The most significant safe default in the system is at the merge boundary: the AI never merges its own code. A gate failure at any stage produces a pending human review item, not an automatic resolution. The mutation agent (Glaucon) has a single job when a decision is contested: steelman the rejected option before the human reviews the chosen one. The safe default for disagreement is more information, not auto-resolution.

MetaMuseum

SHACL as a structural safe default

MetaMuseum's safe default for agent-produced structured data is SHACL validation. Every piece of data that claims to be CIDOC-CRM-compatible JSON-LD must expand to valid RDF and pass the SHACL shapes before it can enter the review queue.

This is a safe default in the structural sense: the system's default assumption is that agent output is invalid until SHACL proves otherwise. A rights conflict, a malformed provenance chain, or a missing required field fails SHACL before a curator sees the record. The default is failure, not tentative success.

The rights agent, Themis, has its own safe default: a rights state that cannot be resolved produces a contested flag on the record, not a rights-clear pass. Unresolved rights are treated as contested, not as unencumbered.

Artwork of the Day

Enrichment failure that does not cascade

Artwork of the Day publishes zero content that is not sourced from Wikidata, Wikipedia, or Wikimedia Commons. The LLM layer was removed entirely when it could not be grounded reliably. That removal is itself a safe default at the architectural level: when a layer cannot be verified, the layer is cut, not patched.

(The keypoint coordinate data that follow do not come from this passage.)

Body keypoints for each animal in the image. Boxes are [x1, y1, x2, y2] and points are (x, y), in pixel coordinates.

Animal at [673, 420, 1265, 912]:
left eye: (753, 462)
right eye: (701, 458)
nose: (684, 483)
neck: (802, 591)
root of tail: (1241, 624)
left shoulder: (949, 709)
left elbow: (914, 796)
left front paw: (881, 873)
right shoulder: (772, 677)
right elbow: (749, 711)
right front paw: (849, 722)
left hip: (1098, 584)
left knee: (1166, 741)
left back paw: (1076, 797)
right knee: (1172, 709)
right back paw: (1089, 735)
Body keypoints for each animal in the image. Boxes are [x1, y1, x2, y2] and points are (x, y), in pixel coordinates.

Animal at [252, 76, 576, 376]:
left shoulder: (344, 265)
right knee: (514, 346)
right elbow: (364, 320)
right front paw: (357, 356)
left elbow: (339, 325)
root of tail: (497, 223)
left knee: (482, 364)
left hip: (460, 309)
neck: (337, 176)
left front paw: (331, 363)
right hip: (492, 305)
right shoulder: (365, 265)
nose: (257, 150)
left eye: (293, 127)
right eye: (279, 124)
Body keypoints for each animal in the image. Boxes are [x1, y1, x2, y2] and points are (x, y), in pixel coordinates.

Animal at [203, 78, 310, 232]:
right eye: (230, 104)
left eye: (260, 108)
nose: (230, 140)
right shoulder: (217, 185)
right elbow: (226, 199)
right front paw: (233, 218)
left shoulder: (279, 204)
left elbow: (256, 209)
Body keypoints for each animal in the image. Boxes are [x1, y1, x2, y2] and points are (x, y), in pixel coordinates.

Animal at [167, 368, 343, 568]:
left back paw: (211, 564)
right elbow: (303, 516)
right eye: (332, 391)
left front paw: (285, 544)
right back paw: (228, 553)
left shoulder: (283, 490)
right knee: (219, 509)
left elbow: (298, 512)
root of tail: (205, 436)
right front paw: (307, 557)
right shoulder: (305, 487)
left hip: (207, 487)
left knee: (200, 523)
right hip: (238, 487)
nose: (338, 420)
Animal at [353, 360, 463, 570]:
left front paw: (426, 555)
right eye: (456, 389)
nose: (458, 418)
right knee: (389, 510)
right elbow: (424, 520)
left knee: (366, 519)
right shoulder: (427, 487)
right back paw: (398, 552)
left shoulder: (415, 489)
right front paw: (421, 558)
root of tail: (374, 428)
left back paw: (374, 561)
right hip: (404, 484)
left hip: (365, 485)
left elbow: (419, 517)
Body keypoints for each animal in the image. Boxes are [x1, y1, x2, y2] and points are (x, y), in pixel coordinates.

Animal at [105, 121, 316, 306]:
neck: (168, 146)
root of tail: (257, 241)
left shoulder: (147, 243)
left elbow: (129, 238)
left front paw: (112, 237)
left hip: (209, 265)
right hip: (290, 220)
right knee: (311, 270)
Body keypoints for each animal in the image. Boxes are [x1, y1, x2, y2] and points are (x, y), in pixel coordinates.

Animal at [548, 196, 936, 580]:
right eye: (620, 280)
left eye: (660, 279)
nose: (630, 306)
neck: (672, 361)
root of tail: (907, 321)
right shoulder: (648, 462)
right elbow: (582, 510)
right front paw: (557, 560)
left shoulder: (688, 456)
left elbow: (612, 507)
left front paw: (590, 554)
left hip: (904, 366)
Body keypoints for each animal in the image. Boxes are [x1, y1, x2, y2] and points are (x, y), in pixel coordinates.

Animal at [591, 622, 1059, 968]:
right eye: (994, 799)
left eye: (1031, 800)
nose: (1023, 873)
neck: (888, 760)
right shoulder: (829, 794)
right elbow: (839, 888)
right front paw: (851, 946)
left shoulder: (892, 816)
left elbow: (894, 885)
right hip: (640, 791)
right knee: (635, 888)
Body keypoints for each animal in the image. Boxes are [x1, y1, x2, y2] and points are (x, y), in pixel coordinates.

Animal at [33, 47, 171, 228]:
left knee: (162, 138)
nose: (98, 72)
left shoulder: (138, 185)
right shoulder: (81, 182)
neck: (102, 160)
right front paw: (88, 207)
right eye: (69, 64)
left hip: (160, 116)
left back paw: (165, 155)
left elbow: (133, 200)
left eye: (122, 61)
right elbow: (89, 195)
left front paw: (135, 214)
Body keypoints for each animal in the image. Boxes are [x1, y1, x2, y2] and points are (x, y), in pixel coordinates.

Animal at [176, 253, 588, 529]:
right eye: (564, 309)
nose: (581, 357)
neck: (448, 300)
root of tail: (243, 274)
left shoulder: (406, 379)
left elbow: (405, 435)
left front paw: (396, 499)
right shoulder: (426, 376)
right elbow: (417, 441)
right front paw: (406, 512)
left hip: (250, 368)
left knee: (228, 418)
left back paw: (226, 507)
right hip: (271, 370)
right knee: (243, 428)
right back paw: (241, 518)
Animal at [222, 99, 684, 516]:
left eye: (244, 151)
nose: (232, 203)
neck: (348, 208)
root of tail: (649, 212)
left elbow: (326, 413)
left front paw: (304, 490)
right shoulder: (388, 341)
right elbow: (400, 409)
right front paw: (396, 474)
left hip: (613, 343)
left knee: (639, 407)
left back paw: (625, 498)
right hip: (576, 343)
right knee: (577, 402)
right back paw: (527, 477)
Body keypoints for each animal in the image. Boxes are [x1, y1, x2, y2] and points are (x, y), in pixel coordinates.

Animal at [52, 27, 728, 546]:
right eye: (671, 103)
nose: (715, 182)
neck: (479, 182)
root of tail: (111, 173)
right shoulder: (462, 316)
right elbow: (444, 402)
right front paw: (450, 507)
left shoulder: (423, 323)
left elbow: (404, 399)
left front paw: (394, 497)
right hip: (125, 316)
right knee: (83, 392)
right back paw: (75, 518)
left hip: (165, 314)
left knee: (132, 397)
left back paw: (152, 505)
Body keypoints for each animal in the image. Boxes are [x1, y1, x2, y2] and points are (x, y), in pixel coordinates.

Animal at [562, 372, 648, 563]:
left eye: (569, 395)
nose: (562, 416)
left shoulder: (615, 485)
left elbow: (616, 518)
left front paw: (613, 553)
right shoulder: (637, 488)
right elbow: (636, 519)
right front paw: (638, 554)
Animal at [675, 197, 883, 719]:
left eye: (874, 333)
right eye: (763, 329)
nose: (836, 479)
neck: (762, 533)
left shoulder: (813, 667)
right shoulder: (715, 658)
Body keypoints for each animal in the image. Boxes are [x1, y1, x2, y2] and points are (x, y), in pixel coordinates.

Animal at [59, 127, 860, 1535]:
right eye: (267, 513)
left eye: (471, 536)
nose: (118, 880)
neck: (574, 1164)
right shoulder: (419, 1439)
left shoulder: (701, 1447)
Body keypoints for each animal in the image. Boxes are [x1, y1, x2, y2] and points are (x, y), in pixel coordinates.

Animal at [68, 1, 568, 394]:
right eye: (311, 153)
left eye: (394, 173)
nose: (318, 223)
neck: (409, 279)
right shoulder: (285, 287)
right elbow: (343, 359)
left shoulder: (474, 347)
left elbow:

The remaining enrichment architecture is explicitly tested for graceful degradation. If a SPARQL fetch fails, the Wikibase REST layer continues. If Wikipedia is unavailable, the article renders without that section. No enrichment layer failure cascades into a broken page. Each layer's safe default is to omit its contribution, not to block the others.

The system requires zero API secrets and zero paid model dependencies. The safe default for unavailable external services is a fully functional article from open data alone.

The Deeper Pattern

Safe defaults are a specification, not an afterthought

The consistent pattern across all four systems is that safe defaults are specified at design time, not discovered at incident time. The Big Aloha Guide's four agent defaults were defined before the agents were built. MetaGen Auto's gate-stops-the-build rule was established before the first gate was written. MetaMuseum's SHACL-or-reject posture was part of the schema design, not a later addition.

This has a practical consequence: the failure behavior is testable. The Big Aloha Guide pipeline has 33 agent unit tests and 20 infrastructure tests, all offline with LLM calls mocked. Those tests include failure cases: what happens when Kiaʻi gets an ambiguous response, what happens when Kilo cannot resolve an entity, what happens when Haku's grounding check returns no matches. The safe default is not assumed to work. It is verified to work.

A safe default that has not been tested is a hope, not a constraint. The same discipline that applies to primary behavior applies to failure behavior: define it, implement it, test it, and treat a broken safe default as a first-class bug.

Practical Takeaway

Four rules for defining safe defaults in AI pipelines

Safe defaults do not emerge naturally from good intentions. They require explicit decisions, made before the agent is built, about what the agent does when it cannot do its job correctly.

The goal is a pipeline where every failure mode has a known, predictable, human-visible outcome. Not every failure can be prevented. But every failure can be designed to surface rather than hide.

A pipeline that fails visibly is one you can fix. A pipeline that fails silently is one you discover in production, after the damage is done.